**Task input:**
-----

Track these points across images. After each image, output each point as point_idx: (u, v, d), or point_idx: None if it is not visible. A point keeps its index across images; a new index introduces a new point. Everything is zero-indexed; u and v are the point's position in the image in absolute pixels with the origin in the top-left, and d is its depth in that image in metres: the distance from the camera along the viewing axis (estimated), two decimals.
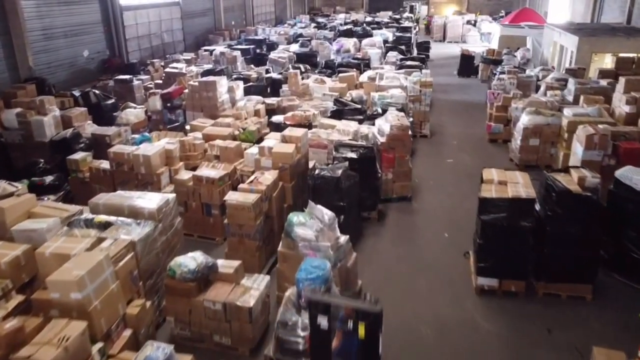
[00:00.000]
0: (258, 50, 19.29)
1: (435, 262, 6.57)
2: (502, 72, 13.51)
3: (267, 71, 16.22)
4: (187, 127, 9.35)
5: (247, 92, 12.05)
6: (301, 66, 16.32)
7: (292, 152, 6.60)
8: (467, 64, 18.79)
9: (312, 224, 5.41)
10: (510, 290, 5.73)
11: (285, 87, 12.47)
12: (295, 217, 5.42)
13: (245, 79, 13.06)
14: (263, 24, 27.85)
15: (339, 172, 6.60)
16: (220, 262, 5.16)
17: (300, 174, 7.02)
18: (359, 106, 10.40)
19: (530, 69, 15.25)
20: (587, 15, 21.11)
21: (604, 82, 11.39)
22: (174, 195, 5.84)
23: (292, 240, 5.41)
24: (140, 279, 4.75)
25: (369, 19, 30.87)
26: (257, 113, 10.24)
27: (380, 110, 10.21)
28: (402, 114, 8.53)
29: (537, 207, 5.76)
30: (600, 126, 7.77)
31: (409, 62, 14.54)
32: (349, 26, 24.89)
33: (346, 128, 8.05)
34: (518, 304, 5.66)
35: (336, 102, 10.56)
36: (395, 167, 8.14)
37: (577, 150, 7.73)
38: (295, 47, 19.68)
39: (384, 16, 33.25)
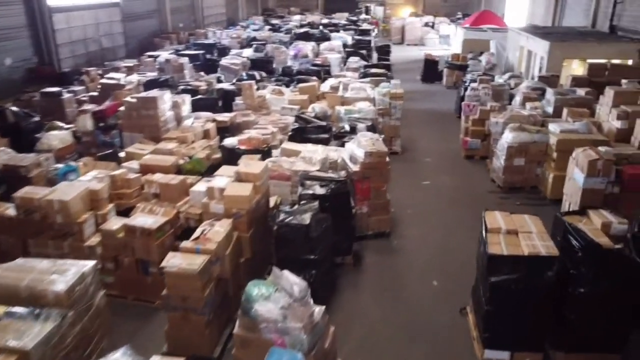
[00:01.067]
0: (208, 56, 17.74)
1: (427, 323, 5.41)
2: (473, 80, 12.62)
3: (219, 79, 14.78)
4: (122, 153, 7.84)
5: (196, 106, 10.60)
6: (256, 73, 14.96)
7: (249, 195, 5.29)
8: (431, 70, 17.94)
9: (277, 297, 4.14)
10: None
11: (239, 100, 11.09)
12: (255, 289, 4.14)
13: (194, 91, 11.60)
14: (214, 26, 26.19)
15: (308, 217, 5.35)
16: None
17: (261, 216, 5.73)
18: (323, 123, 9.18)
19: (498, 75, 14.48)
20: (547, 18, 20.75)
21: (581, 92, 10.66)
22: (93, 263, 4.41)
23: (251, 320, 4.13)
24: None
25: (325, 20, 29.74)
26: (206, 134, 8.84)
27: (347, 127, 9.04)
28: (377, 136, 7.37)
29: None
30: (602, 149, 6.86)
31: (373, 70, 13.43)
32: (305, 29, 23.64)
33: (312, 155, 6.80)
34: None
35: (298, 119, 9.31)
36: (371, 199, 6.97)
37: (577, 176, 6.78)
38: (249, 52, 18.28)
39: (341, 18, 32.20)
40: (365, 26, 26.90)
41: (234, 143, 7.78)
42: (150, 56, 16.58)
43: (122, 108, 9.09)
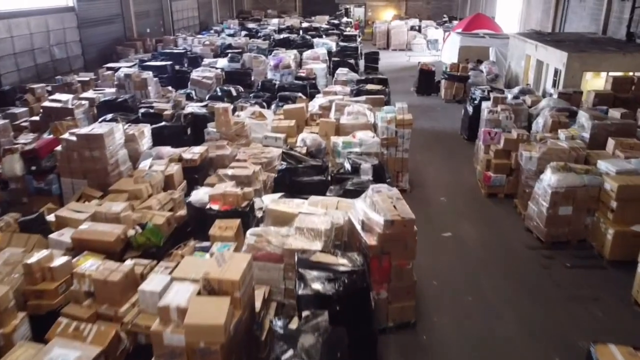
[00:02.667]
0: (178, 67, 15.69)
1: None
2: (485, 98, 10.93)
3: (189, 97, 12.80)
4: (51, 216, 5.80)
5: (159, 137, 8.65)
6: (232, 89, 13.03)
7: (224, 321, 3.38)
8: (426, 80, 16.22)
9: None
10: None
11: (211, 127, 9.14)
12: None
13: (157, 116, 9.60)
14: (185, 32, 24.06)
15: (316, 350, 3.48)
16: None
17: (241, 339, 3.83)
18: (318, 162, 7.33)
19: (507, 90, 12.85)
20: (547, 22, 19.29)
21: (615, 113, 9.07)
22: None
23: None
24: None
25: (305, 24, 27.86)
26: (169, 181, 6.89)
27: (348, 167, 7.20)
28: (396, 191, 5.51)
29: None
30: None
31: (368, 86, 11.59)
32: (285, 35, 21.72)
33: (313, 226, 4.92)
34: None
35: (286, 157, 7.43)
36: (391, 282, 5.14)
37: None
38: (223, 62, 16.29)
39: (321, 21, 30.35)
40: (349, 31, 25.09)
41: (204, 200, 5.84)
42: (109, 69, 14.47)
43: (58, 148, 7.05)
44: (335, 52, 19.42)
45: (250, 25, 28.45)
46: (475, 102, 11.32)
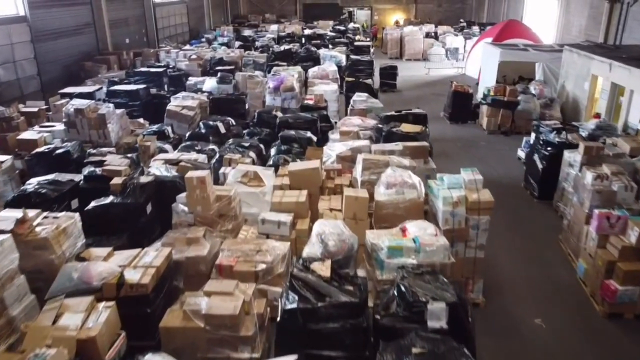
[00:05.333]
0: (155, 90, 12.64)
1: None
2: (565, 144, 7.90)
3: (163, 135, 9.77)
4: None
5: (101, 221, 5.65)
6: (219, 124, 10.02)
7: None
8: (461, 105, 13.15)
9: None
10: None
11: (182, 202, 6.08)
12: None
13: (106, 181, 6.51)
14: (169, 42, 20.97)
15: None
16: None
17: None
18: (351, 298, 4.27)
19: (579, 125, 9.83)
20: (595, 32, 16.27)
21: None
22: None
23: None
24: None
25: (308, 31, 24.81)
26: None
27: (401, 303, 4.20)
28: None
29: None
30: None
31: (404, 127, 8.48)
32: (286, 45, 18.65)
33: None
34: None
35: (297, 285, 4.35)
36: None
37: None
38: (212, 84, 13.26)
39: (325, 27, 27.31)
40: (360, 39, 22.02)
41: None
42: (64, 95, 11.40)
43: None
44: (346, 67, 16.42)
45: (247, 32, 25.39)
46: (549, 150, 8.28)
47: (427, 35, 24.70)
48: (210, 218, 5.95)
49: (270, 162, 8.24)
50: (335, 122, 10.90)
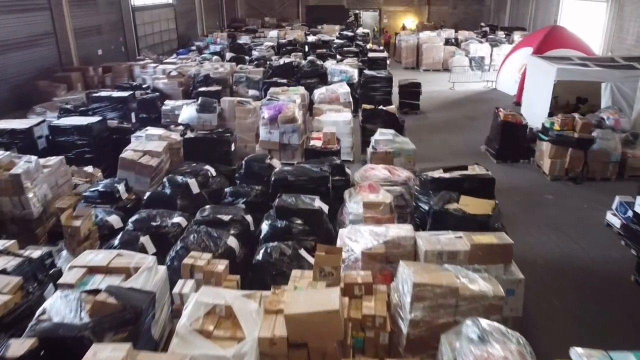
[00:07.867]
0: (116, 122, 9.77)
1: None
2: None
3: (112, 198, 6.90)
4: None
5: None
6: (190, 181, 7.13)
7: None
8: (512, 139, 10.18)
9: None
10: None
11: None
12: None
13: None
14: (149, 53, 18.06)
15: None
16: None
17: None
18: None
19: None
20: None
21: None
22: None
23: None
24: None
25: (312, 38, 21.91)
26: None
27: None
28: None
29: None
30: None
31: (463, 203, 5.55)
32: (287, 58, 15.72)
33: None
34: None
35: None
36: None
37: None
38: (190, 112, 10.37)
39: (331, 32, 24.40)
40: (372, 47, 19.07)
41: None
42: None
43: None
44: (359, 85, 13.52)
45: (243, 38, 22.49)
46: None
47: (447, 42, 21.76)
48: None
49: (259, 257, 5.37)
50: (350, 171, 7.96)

-----

**Problem description:**
The entries above should be given again exactly, minus any pictures.

**Reply to the task:**
Track these points across images. After each image, output each point as point_idx: (u, v, d), or point_idx: None if it is not visible. A point keeps its index across images; a new index introduces a new point. Everything is zero-indexed; u and v are the point's position in the image in absolute pixels with the origin in the top-left, and d is its depth in that image in metres: the distance from the camera along the viewing axis (estimated), two decimals.
[00:00.000]
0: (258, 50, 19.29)
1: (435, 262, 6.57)
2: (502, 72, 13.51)
3: (267, 71, 16.22)
4: (187, 127, 9.35)
5: (247, 92, 12.05)
6: (301, 66, 16.32)
7: (292, 152, 6.60)
8: (467, 64, 18.79)
9: (312, 224, 5.41)
10: (510, 290, 5.73)
11: (285, 87, 12.47)
12: (295, 217, 5.42)
13: (245, 79, 13.06)
14: (263, 24, 27.85)
15: (339, 172, 6.60)
16: (220, 262, 5.16)
17: (300, 174, 7.02)
18: (359, 106, 10.40)
19: (530, 69, 15.25)
20: (587, 15, 21.11)
21: (604, 82, 11.39)
22: (174, 195, 5.84)
23: (292, 240, 5.41)
24: (140, 279, 4.75)
25: (369, 19, 30.87)
26: (257, 113, 10.24)
27: (380, 110, 10.21)
28: (402, 114, 8.53)
29: (537, 207, 5.76)
30: (600, 126, 7.77)
31: (409, 62, 14.54)
32: (349, 26, 24.89)
33: (346, 128, 8.05)
34: (518, 304, 5.66)
35: (336, 102, 10.56)
36: (395, 167, 8.14)
37: (577, 150, 7.73)
38: (295, 47, 19.68)
39: (384, 16, 33.25)
[00:01.067]
0: (208, 56, 17.74)
1: (427, 323, 5.41)
2: (473, 80, 12.62)
3: (219, 79, 14.78)
4: (122, 153, 7.84)
5: (196, 106, 10.60)
6: (256, 73, 14.96)
7: (249, 195, 5.29)
8: (431, 70, 17.94)
9: (277, 297, 4.14)
10: None
11: (239, 100, 11.09)
12: (255, 289, 4.14)
13: (194, 91, 11.60)
14: (214, 26, 26.19)
15: (308, 217, 5.35)
16: None
17: (261, 216, 5.73)
18: (323, 123, 9.18)
19: (498, 75, 14.48)
20: (547, 18, 20.75)
21: (581, 92, 10.66)
22: (93, 263, 4.41)
23: (251, 320, 4.13)
24: None
25: (325, 20, 29.74)
26: (206, 134, 8.84)
27: (347, 127, 9.04)
28: (377, 136, 7.37)
29: None
30: (602, 149, 6.86)
31: (373, 70, 13.43)
32: (305, 29, 23.64)
33: (312, 155, 6.80)
34: None
35: (298, 119, 9.31)
36: (371, 199, 6.97)
37: (577, 176, 6.78)
38: (249, 52, 18.28)
39: (341, 18, 32.20)
40: (365, 26, 26.90)
41: (234, 143, 7.78)
42: (150, 56, 16.58)
43: (122, 108, 9.09)
[00:02.667]
0: (178, 67, 15.69)
1: None
2: (485, 98, 10.93)
3: (189, 97, 12.80)
4: (51, 216, 5.80)
5: (159, 137, 8.65)
6: (232, 89, 13.03)
7: (224, 321, 3.38)
8: (426, 80, 16.22)
9: None
10: None
11: (211, 127, 9.14)
12: None
13: (157, 116, 9.60)
14: (185, 32, 24.06)
15: (316, 350, 3.48)
16: None
17: (241, 339, 3.83)
18: (318, 162, 7.33)
19: (507, 90, 12.85)
20: (547, 22, 19.29)
21: (615, 113, 9.07)
22: None
23: None
24: None
25: (305, 24, 27.86)
26: (169, 181, 6.89)
27: (348, 167, 7.20)
28: (396, 191, 5.51)
29: None
30: None
31: (368, 86, 11.59)
32: (285, 35, 21.72)
33: (313, 226, 4.92)
34: None
35: (286, 157, 7.43)
36: (391, 282, 5.14)
37: None
38: (223, 62, 16.29)
39: (321, 21, 30.35)
40: (349, 31, 25.09)
41: (204, 200, 5.84)
42: (109, 69, 14.47)
43: (58, 148, 7.05)
44: (335, 52, 19.42)
45: (250, 25, 28.45)
46: (475, 102, 11.32)
[00:05.333]
0: (155, 90, 12.64)
1: None
2: (565, 144, 7.90)
3: (163, 135, 9.77)
4: None
5: (101, 221, 5.65)
6: (219, 124, 10.02)
7: None
8: (461, 105, 13.15)
9: None
10: None
11: (182, 202, 6.08)
12: None
13: (106, 181, 6.51)
14: (169, 42, 20.97)
15: None
16: None
17: None
18: (351, 298, 4.27)
19: (579, 125, 9.83)
20: (595, 32, 16.27)
21: None
22: None
23: None
24: None
25: (308, 31, 24.81)
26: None
27: (401, 303, 4.20)
28: None
29: None
30: None
31: (404, 127, 8.48)
32: (286, 45, 18.65)
33: None
34: None
35: (297, 285, 4.35)
36: None
37: None
38: (212, 84, 13.26)
39: (325, 27, 27.31)
40: (360, 39, 22.02)
41: None
42: (64, 95, 11.40)
43: None
44: (346, 67, 16.42)
45: (247, 32, 25.39)
46: (549, 150, 8.28)
47: (427, 35, 24.70)
48: (210, 218, 5.95)
49: (270, 162, 8.24)
50: (335, 122, 10.90)
[00:07.867]
0: (116, 122, 9.77)
1: None
2: None
3: (112, 198, 6.90)
4: None
5: None
6: (190, 181, 7.13)
7: None
8: (512, 139, 10.18)
9: None
10: None
11: None
12: None
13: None
14: (149, 53, 18.06)
15: None
16: None
17: None
18: None
19: None
20: None
21: None
22: None
23: None
24: None
25: (312, 38, 21.91)
26: None
27: None
28: None
29: None
30: None
31: (463, 203, 5.55)
32: (287, 58, 15.72)
33: None
34: None
35: None
36: None
37: None
38: (190, 112, 10.37)
39: (331, 32, 24.40)
40: (372, 47, 19.07)
41: None
42: None
43: None
44: (359, 85, 13.52)
45: (243, 38, 22.49)
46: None
47: (447, 42, 21.76)
48: None
49: (259, 257, 5.37)
50: (350, 171, 7.96)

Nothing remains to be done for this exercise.